In May of 1940 Germany invaded France. The French army and its British and Belgian allies were overpowered by the German blitzkrieg. Toward the end of May, Allied troops were backed up to the coast of France in the town of Dunkirk. In a daring rescue attempt, an armada of ships from England picked up the soldiers and brought them across the English Channel to safety. Ships of all kinds were used, ranging from Royal Navy ships to fishing boats. The Royal Air Force provided cover, protecting the troops from German planes. Over 300,000 soldiers were saved from the oncoming German army. France fell into German hands and only the English Channel separated Great Britain from the enemy.

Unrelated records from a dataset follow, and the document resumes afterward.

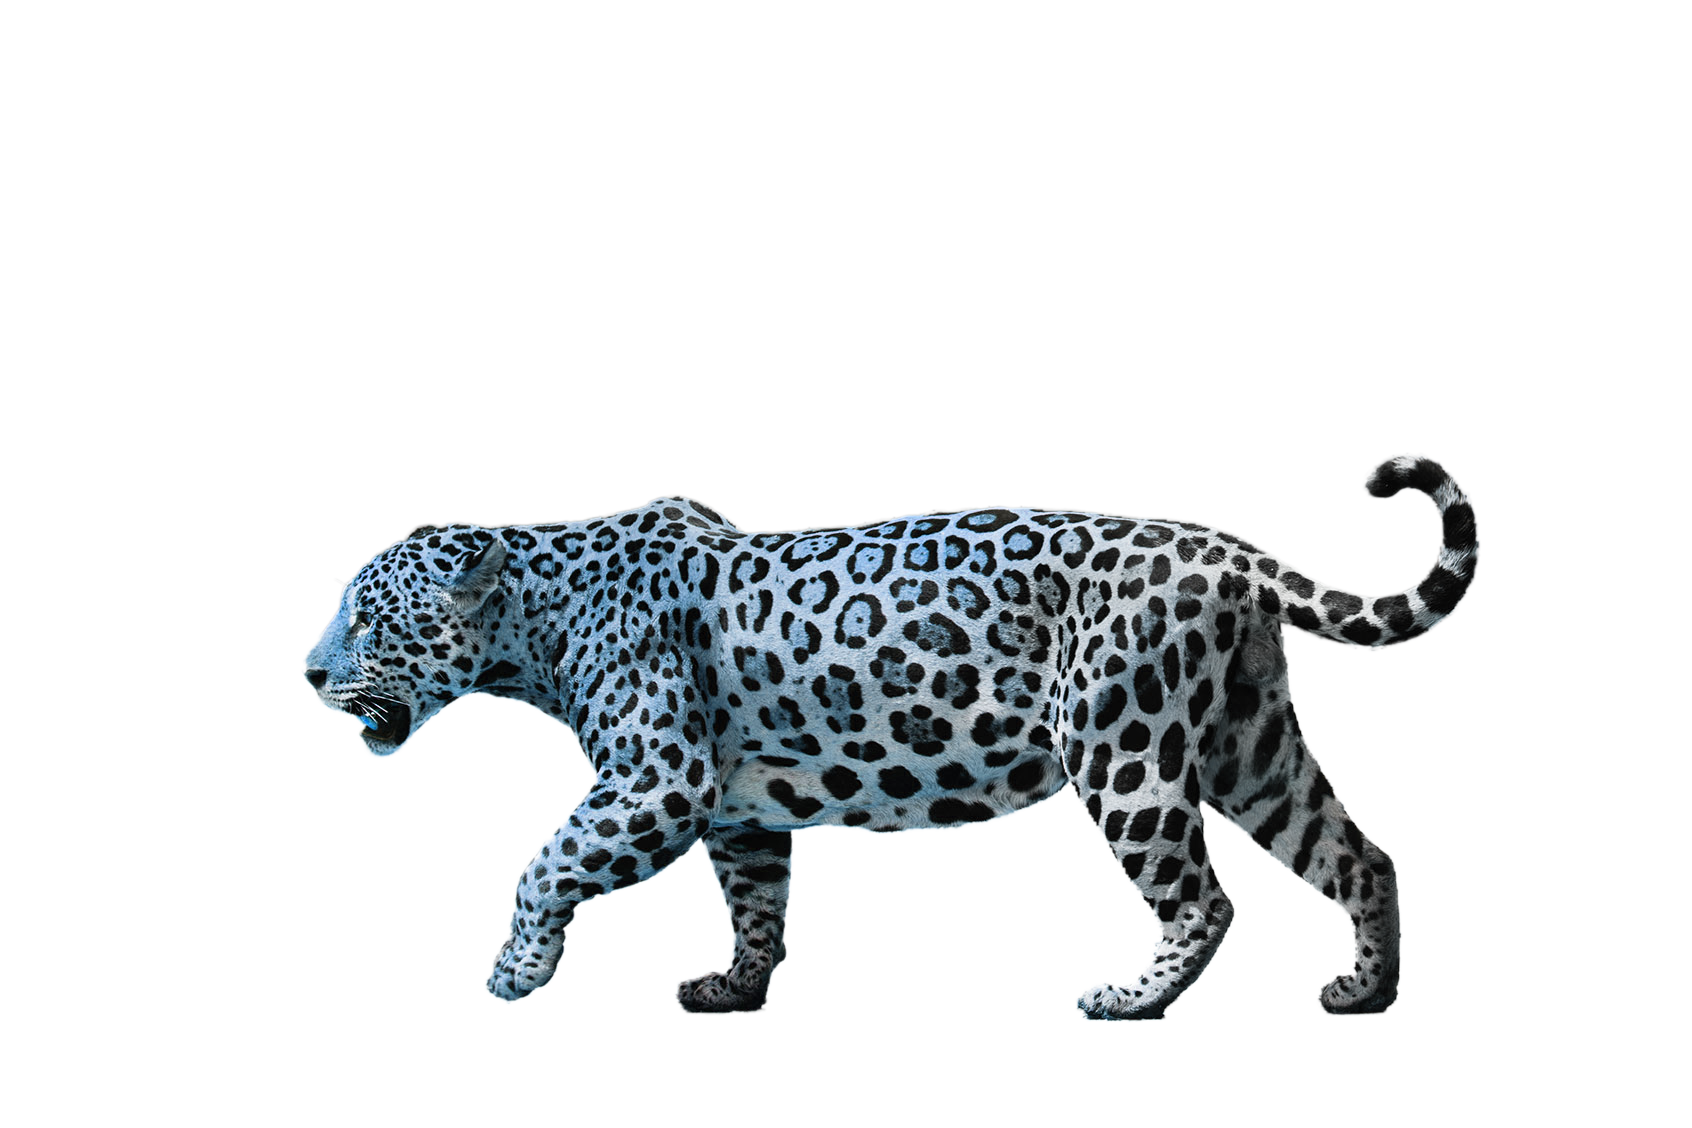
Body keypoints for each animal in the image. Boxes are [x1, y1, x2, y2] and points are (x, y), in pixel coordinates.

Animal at [302, 454, 1478, 1019]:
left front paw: (512, 973)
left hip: (1123, 746)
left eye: (364, 611)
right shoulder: (732, 804)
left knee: (1204, 898)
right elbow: (758, 897)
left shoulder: (655, 780)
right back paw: (1365, 993)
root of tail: (1224, 550)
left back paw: (1128, 1000)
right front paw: (737, 989)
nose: (309, 672)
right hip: (1249, 743)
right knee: (1359, 856)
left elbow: (542, 862)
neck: (536, 616)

Hitler was planning to invade Britain - Operation Seelow. But first the Luftwaffe had to destroy the RAF, to prevent it posing a threat to German troops as they landed in Britain. The battle of Britain was the first major battle fought entirely in the air. Hermann Goring's air force began its assault on England in July 1940 with more than twice the 600 aircraft available to Sir Hugh Dowding's Fighter Command.
Every day between June and October 1940 the RAF and the Luftwaffe clashed over Britain. The Luftwaffe's final effort to destroy England's air force began on Eagle Day, August 13, 1940. Hermann Göring thought his vastly superior forces could sweep the Royal Air Force from the sky in just four weeks, but poor weather and bungled communications hampered the Luftwaffe's raids. Eagle Day ended with 46 German aircraft destroyed, compared to only 14 RAF fighters.

The RAF inflicted on Germany their first defeat of the war. The Battle of Britain was one of the greatest moments in British history: although short of planes and pilots, the Royal Air Force held off the Luftwaffe and prevented a German invasion. Churchill called it Britain's "finest hour". Britain triumphed because it had the first modern air-defense network based on new technology-radar.

So Hitler turned to bombing Britain's cities, hoping for a British surrender by reducing industry to rubble and weakening the will of the British people. Although many were killed, the factories kept working while the relentless only united the British people in their determination to beat the Nazi foe.